Novel biomarkers for Parkinson disease

Parkinson disease (PD) is the most common neurodegenerative movement disorder for which no treatments exist capable of slowing progression of the disease. One obstacle slowing the development of novel therapies is the lack of molecular biomarkers for PD prognosis, tracking of disease progression, and assessing efficacious target engagement of compounds that do reach clinical trials. Missense mutations in LRRK2 account for between 1-5% of late onset PD and lead to increases in LRRK2 kinase activity and LRRK2 autophosphorylation. This thesis characterizes the secretion of LRRK2 into extracellularly secreted microvesicles called exosomes. We find that kinase-active LRRK2 is secreted within exosomes and autophosphorylated at the Ser-1292 residue of the protein.
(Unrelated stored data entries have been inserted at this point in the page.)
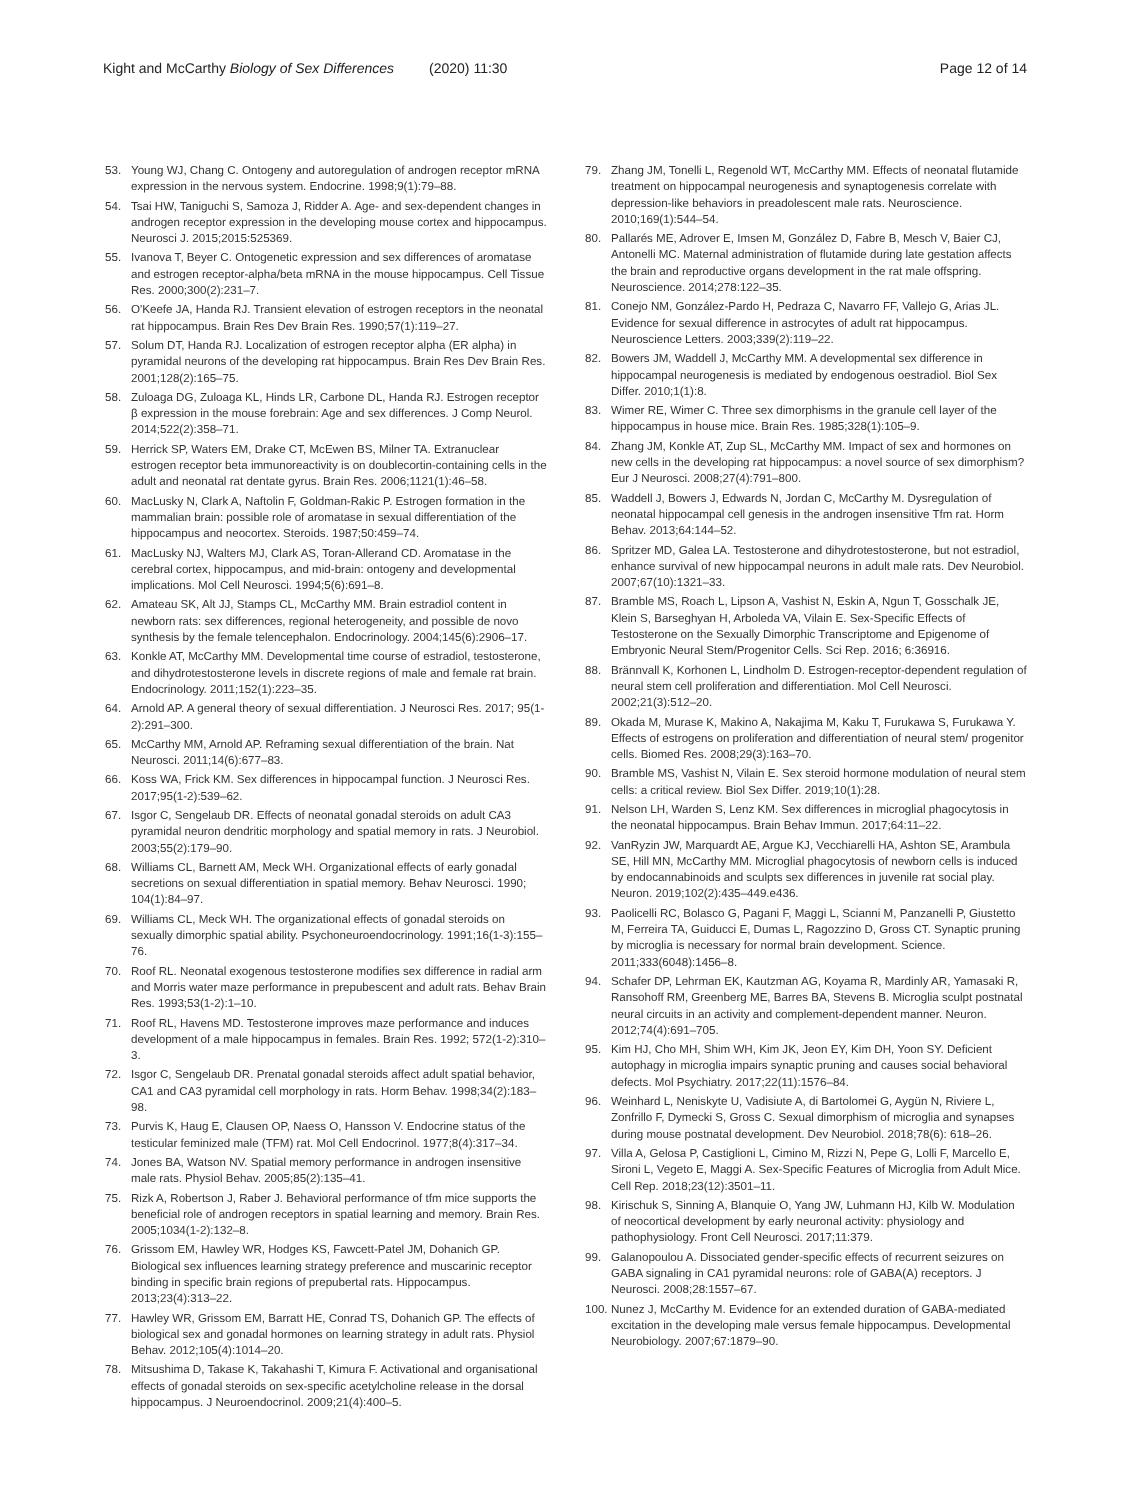Kight and McCarthy Biology of Sex Differences (2020) 11:30
Page 12 of 14
53. Young WJ, Chang C. Ontogeny and autoregulation of androgen receptor mRNA expression in the nervous system. Endocrine. 1998;9(1):79–88.
54. Tsai HW, Taniguchi S, Samoza J, Ridder A. Age- and sex-dependent changes in androgen receptor expression in the developing mouse cortex and hippocampus. Neurosci J. 2015;2015:525369.
55. Ivanova T, Beyer C. Ontogenetic expression and sex differences of aromatase and estrogen receptor-alpha/beta mRNA in the mouse hippocampus. Cell Tissue Res. 2000;300(2):231–7.
56. O'Keefe JA, Handa RJ. Transient elevation of estrogen receptors in the neonatal rat hippocampus. Brain Res Dev Brain Res. 1990;57(1):119–27.
57. Solum DT, Handa RJ. Localization of estrogen receptor alpha (ER alpha) in pyramidal neurons of the developing rat hippocampus. Brain Res Dev Brain Res. 2001;128(2):165–75.
58. Zuloaga DG, Zuloaga KL, Hinds LR, Carbone DL, Handa RJ. Estrogen receptor β expression in the mouse forebrain: Age and sex differences. J Comp Neurol. 2014;522(2):358–71.
59. Herrick SP, Waters EM, Drake CT, McEwen BS, Milner TA. Extranuclear estrogen receptor beta immunoreactivity is on doublecortin-containing cells in the adult and neonatal rat dentate gyrus. Brain Res. 2006;1121(1):46–58.
60. MacLusky N, Clark A, Naftolin F, Goldman-Rakic P. Estrogen formation in the mammalian brain: possible role of aromatase in sexual differentiation of the hippocampus and neocortex. Steroids. 1987;50:459–74.
61. MacLusky NJ, Walters MJ, Clark AS, Toran-Allerand CD. Aromatase in the cerebral cortex, hippocampus, and mid-brain: ontogeny and developmental implications. Mol Cell Neurosci. 1994;5(6):691–8.
62. Amateau SK, Alt JJ, Stamps CL, McCarthy MM. Brain estradiol content in newborn rats: sex differences, regional heterogeneity, and possible de novo synthesis by the female telencephalon. Endocrinology. 2004;145(6):2906–17.
63. Konkle AT, McCarthy MM. Developmental time course of estradiol, testosterone, and dihydrotestosterone levels in discrete regions of male and female rat brain. Endocrinology. 2011;152(1):223–35.
64. Arnold AP. A general theory of sexual differentiation. J Neurosci Res. 2017; 95(1-2):291–300.
65. McCarthy MM, Arnold AP. Reframing sexual differentiation of the brain. Nat Neurosci. 2011;14(6):677–83.
66. Koss WA, Frick KM. Sex differences in hippocampal function. J Neurosci Res. 2017;95(1-2):539–62.
67. Isgor C, Sengelaub DR. Effects of neonatal gonadal steroids on adult CA3 pyramidal neuron dendritic morphology and spatial memory in rats. J Neurobiol. 2003;55(2):179–90.
68. Williams CL, Barnett AM, Meck WH. Organizational effects of early gonadal secretions on sexual differentiation in spatial memory. Behav Neurosci. 1990; 104(1):84–97.
69. Williams CL, Meck WH. The organizational effects of gonadal steroids on sexually dimorphic spatial ability. Psychoneuroendocrinology. 1991;16(1-3):155–76.
70. Roof RL. Neonatal exogenous testosterone modifies sex difference in radial arm and Morris water maze performance in prepubescent and adult rats. Behav Brain Res. 1993;53(1-2):1–10.
71. Roof RL, Havens MD. Testosterone improves maze performance and induces development of a male hippocampus in females. Brain Res. 1992; 572(1-2):310–3.
72. Isgor C, Sengelaub DR. Prenatal gonadal steroids affect adult spatial behavior, CA1 and CA3 pyramidal cell morphology in rats. Horm Behav. 1998;34(2):183–98.
73. Purvis K, Haug E, Clausen OP, Naess O, Hansson V. Endocrine status of the testicular feminized male (TFM) rat. Mol Cell Endocrinol. 1977;8(4):317–34.
74. Jones BA, Watson NV. Spatial memory performance in androgen insensitive male rats. Physiol Behav. 2005;85(2):135–41.
75. Rizk A, Robertson J, Raber J. Behavioral performance of tfm mice supports the beneficial role of androgen receptors in spatial learning and memory. Brain Res. 2005;1034(1-2):132–8.
76. Grissom EM, Hawley WR, Hodges KS, Fawcett-Patel JM, Dohanich GP. Biological sex influences learning strategy preference and muscarinic receptor binding in specific brain regions of prepubertal rats. Hippocampus. 2013;23(4):313–22.
77. Hawley WR, Grissom EM, Barratt HE, Conrad TS, Dohanich GP. The effects of biological sex and gonadal hormones on learning strategy in adult rats. Physiol Behav. 2012;105(4):1014–20.
78. Mitsushima D, Takase K, Takahashi T, Kimura F. Activational and organisational effects of gonadal steroids on sex-specific acetylcholine release in the dorsal hippocampus. J Neuroendocrinol. 2009;21(4):400–5.
79. Zhang JM, Tonelli L, Regenold WT, McCarthy MM. Effects of neonatal flutamide treatment on hippocampal neurogenesis and synaptogenesis correlate with depression-like behaviors in preadolescent male rats. Neuroscience. 2010;169(1):544–54.
80. Pallarés ME, Adrover E, Imsen M, González D, Fabre B, Mesch V, Baier CJ, Antonelli MC. Maternal administration of flutamide during late gestation affects the brain and reproductive organs development in the rat male offspring. Neuroscience. 2014;278:122–35.
81. Conejo NM, González-Pardo H, Pedraza C, Navarro FF, Vallejo G, Arias JL. Evidence for sexual difference in astrocytes of adult rat hippocampus. Neuroscience Letters. 2003;339(2):119–22.
82. Bowers JM, Waddell J, McCarthy MM. A developmental sex difference in hippocampal neurogenesis is mediated by endogenous oestradiol. Biol Sex Differ. 2010;1(1):8.
83. Wimer RE, Wimer C. Three sex dimorphisms in the granule cell layer of the hippocampus in house mice. Brain Res. 1985;328(1):105–9.
84. Zhang JM, Konkle AT, Zup SL, McCarthy MM. Impact of sex and hormones on new cells in the developing rat hippocampus: a novel source of sex dimorphism? Eur J Neurosci. 2008;27(4):791–800.
85. Waddell J, Bowers J, Edwards N, Jordan C, McCarthy M. Dysregulation of neonatal hippocampal cell genesis in the androgen insensitive Tfm rat. Horm Behav. 2013;64:144–52.
86. Spritzer MD, Galea LA. Testosterone and dihydrotestosterone, but not estradiol, enhance survival of new hippocampal neurons in adult male rats. Dev Neurobiol. 2007;67(10):1321–33.
87. Bramble MS, Roach L, Lipson A, Vashist N, Eskin A, Ngun T, Gosschalk JE, Klein S, Barseghyan H, Arboleda VA, Vilain E. Sex-Specific Effects of Testosterone on the Sexually Dimorphic Transcriptome and Epigenome of Embryonic Neural Stem/Progenitor Cells. Sci Rep. 2016; 6:36916.
88. Brännvall K, Korhonen L, Lindholm D. Estrogen-receptor-dependent regulation of neural stem cell proliferation and differentiation. Mol Cell Neurosci. 2002;21(3):512–20.
89. Okada M, Murase K, Makino A, Nakajima M, Kaku T, Furukawa S, Furukawa Y. Effects of estrogens on proliferation and differentiation of neural stem/ progenitor cells. Biomed Res. 2008;29(3):163–70.
90. Bramble MS, Vashist N, Vilain E. Sex steroid hormone modulation of neural stem cells: a critical review. Biol Sex Differ. 2019;10(1):28.
91. Nelson LH, Warden S, Lenz KM. Sex differences in microglial phagocytosis in the neonatal hippocampus. Brain Behav Immun. 2017;64:11–22.
92. VanRyzin JW, Marquardt AE, Argue KJ, Vecchiarelli HA, Ashton SE, Arambula SE, Hill MN, McCarthy MM. Microglial phagocytosis of newborn cells is induced by endocannabinoids and sculpts sex differences in juvenile rat social play. Neuron. 2019;102(2):435–449.e436.
93. Paolicelli RC, Bolasco G, Pagani F, Maggi L, Scianni M, Panzanelli P, Giustetto M, Ferreira TA, Guiducci E, Dumas L, Ragozzino D, Gross CT. Synaptic pruning by microglia is necessary for normal brain development. Science. 2011;333(6048):1456–8.
94. Schafer DP, Lehrman EK, Kautzman AG, Koyama R, Mardinly AR, Yamasaki R, Ransohoff RM, Greenberg ME, Barres BA, Stevens B. Microglia sculpt postnatal neural circuits in an activity and complement-dependent manner. Neuron. 2012;74(4):691–705.
95. Kim HJ, Cho MH, Shim WH, Kim JK, Jeon EY, Kim DH, Yoon SY. Deficient autophagy in microglia impairs synaptic pruning and causes social behavioral defects. Mol Psychiatry. 2017;22(11):1576–84.
96. Weinhard L, Neniskyte U, Vadisiute A, di Bartolomei G, Aygün N, Riviere L, Zonfrillo F, Dymecki S, Gross C. Sexual dimorphism of microglia and synapses during mouse postnatal development. Dev Neurobiol. 2018;78(6): 618–26.
97. Villa A, Gelosa P, Castiglioni L, Cimino M, Rizzi N, Pepe G, Lolli F, Marcello E, Sironi L, Vegeto E, Maggi A. Sex-Specific Features of Microglia from Adult Mice. Cell Rep. 2018;23(12):3501–11.
98. Kirischuk S, Sinning A, Blanquie O, Yang JW, Luhmann HJ, Kilb W. Modulation of neocortical development by early neuronal activity: physiology and pathophysiology. Front Cell Neurosci. 2017;11:379.
99. Galanopoulou A. Dissociated gender-specific effects of recurrent seizures on GABA signaling in CA1 pyramidal neurons: role of GABA(A) receptors. J Neurosci. 2008;28:1557–67.
100. Nunez J, McCarthy M. Evidence for an extended duration of GABA-mediated excitation in the developing male versus female hippocampus. Developmental Neurobiology. 2007;67:1879–90.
Autophosphorylation at this residue is detectable with new antibodies generated against this residue in LRRK2 that is secreted in urinary exosomes of patients. Autophosphorylation at this residue distinguishes PD patients with the G2019S LRRK2 mutation from both G2019S negative patients as well as G2019S positive patients who have yet to manifest disease. These findings suggest Ser(P)-1292 LRRK2 levels may serve as a trait and state biomarker for G2019S positive PD. Levels of autophosphorylation at this residue also correlate with measures of severity for non-motor aspects of disease in idiopathic PD populations and may track longitudinally with disease or development of non-motor impairment. Monitoring phosphorylation at this residue may provide novel biomarkers for LRRK2 inhibitor engagement in clinical trials, tracking PD progression clinically and as an endpoint in clinical trials, and as a state biomarker in patients whom are positive for the G2019S LRRK2 mutation. These findings have provided concrete evidence for a connection between the LRRK2 protein and idiopathic PD and given new insight into the role of LRRK2 in PD pathogenesis.